A lot of different people have been called the "father of the Internet," including Vint Cerf and Bob Kahn, who invented the Internet protocol suite known as TCP/IP (Transmission Control Protocol/Internet Protocol). Never heard of those guys? Many people, unless they're really into the history of the Web, probably haven't. There are lots of people whose work went into creating what we know as the Internet (yes, including Al Gore). But if you've heard of any of the so-called "fathers," have you also wondered if there's a "mother of the Internet"? Well, it depends on who you ask.
There is a woman who has been called the "mother of the Internet." Radia Perlman, a network engineer and software designer with a Ph.D. in computer science from MIT, has made numerous contributions to the Internet as we know it, holding more than 80 related patents. Perlman has also won many awards, including twice being named one of the 20 most influential people in her field (by Data Communications Magazine). But Perlman didn't "invent" the Internet. Instead, she's best known for writing the algorithm behind STP (Spanning Tree Protocol). But what's STP?
In 1985, Perlman was working for Digital Equipment Corporation, which was trying to solve the problem of file sharing between computers. Perlman quickly provided STP as the solution. Some people have likened it to a sort of traffic pattern for the Internet to follow. It's called a "tree" because it creates redundant links between network nodes, or network points. This means that if a link fails, there's a backup. Only one link is ever active at one time, but when the data is needed -- it's there. STP was quickly adopted as the standard protocol for network bridge technology, and it essentially allowed the Ethernet to handle massive networks.

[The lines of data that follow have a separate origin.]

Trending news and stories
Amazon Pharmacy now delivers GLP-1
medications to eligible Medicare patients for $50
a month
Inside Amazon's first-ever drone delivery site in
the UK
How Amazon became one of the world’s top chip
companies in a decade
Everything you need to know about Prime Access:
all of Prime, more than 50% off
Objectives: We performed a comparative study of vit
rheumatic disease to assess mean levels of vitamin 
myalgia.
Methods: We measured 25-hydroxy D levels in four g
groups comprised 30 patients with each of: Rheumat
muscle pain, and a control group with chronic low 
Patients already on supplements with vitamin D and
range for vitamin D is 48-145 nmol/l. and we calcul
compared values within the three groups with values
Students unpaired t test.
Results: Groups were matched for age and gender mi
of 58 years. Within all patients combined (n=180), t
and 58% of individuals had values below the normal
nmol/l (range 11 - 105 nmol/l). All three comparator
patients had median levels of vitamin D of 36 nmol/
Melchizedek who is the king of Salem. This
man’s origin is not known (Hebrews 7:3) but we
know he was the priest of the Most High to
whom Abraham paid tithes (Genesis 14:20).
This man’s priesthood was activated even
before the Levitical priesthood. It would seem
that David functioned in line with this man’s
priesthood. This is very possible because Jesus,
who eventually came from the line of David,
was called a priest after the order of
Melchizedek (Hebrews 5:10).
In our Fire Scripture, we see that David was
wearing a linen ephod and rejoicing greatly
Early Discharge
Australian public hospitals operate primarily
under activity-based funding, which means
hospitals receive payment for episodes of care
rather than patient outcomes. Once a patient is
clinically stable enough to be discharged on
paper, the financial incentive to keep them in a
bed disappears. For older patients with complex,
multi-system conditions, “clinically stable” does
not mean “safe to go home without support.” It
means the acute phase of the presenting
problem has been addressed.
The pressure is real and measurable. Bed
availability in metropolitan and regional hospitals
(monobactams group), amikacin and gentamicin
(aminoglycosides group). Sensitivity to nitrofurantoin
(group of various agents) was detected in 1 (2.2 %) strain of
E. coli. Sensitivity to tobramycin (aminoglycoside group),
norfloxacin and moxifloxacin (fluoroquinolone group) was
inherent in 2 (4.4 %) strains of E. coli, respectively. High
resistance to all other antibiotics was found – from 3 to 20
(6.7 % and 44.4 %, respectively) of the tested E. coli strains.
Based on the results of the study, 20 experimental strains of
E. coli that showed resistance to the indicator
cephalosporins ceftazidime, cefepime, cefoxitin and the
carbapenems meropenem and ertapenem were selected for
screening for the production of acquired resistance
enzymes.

But Perlman has moved on – she's been working on a protocol to replace STP called TRILL (TRansparent Interconnection of Lots of Links) and improving data security on the Internet. Perlman has also helped introduce young children to computer programming. She doesn't think much of her so-called title, either. She can't remember the publication that coined it and is surprised that she's known for STP at all. It took her less than a week to come up with the algorithm behind it and write the protocol – she even had time to pen a poem explaining how STP works.